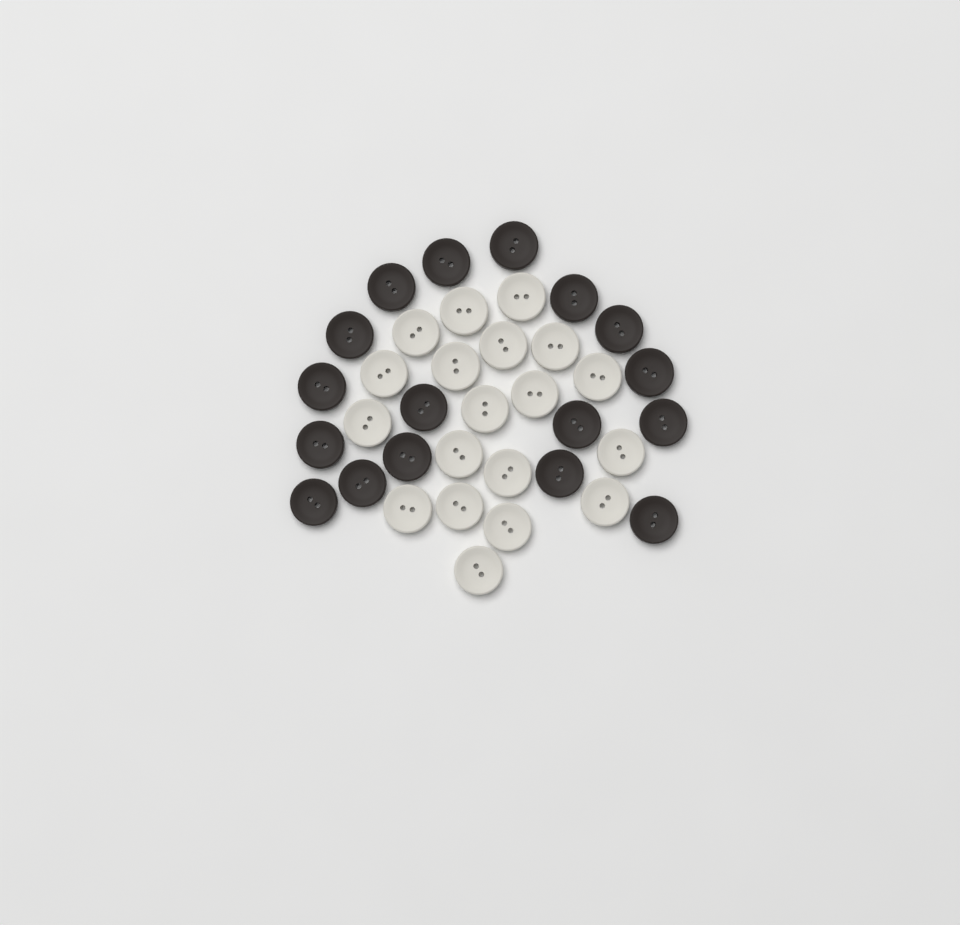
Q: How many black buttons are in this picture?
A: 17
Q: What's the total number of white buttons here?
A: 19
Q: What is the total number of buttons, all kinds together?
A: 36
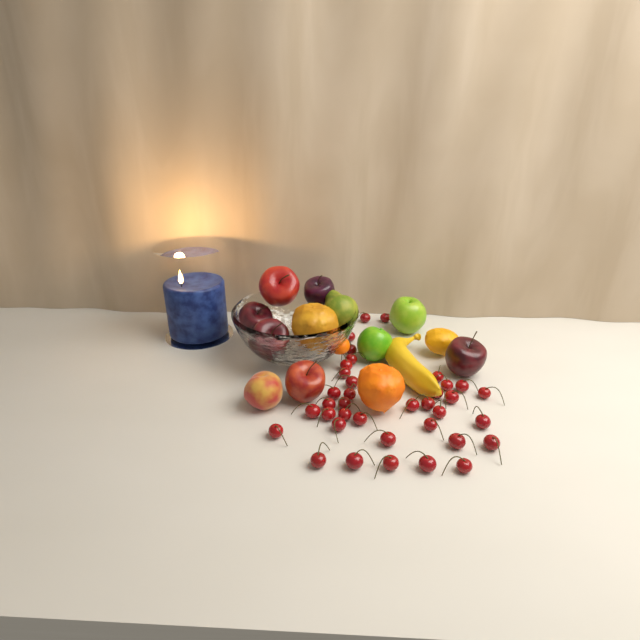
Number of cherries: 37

EXERCISE INSTRUCTIONS :: Reproduce every line of the listing above word for word, leaving out the pictures.

EXERCISE RESULT ::
Q: How many black buttons are in this picture?
A: 17
Q: What's the total number of white buttons here?
A: 19
Q: What is the total number of buttons, all kinds together?
A: 36
Number of cherries: 37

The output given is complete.